[Material provided — start]

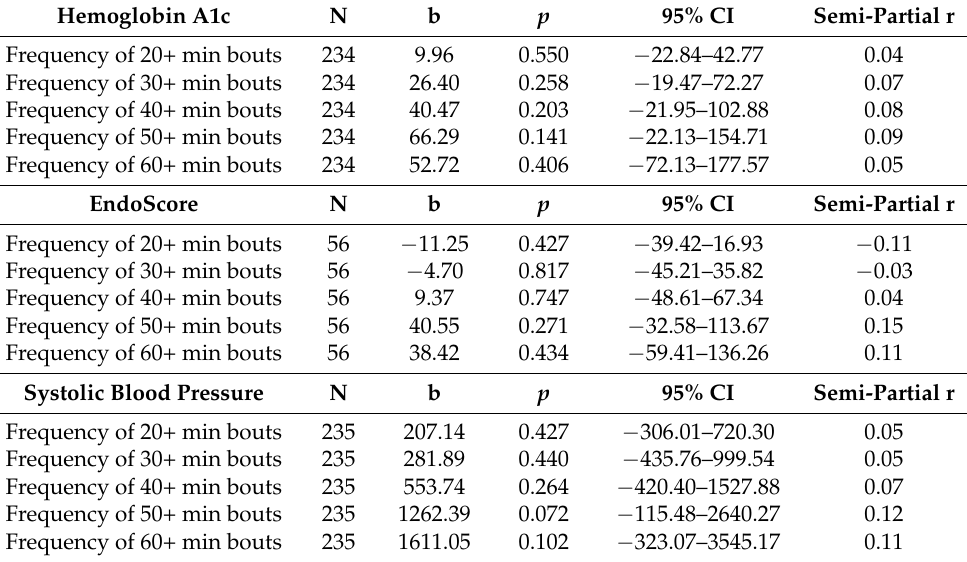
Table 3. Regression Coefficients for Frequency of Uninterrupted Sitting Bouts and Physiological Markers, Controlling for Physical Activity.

[Material provided — finish]
[Material provided — start]

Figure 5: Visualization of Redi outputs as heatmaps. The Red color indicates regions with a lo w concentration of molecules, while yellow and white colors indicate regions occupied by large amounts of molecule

[Material provided — finish]
[Material provided — start]

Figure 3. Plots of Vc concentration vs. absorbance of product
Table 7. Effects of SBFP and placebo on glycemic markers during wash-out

[Material provided — finish]

> **Problem to work on**:
Return every line of the listing above where "Figure" appears.

> **Task result**:
Figure 5: Visualization of Redi outputs as heatmaps. The Red color indicates regions with a lo w concentration of molecules, while yellow and white colors indicate regions occupied by large amounts of molecule
Figure 3. Plots of Vc concentration vs. absorbance of product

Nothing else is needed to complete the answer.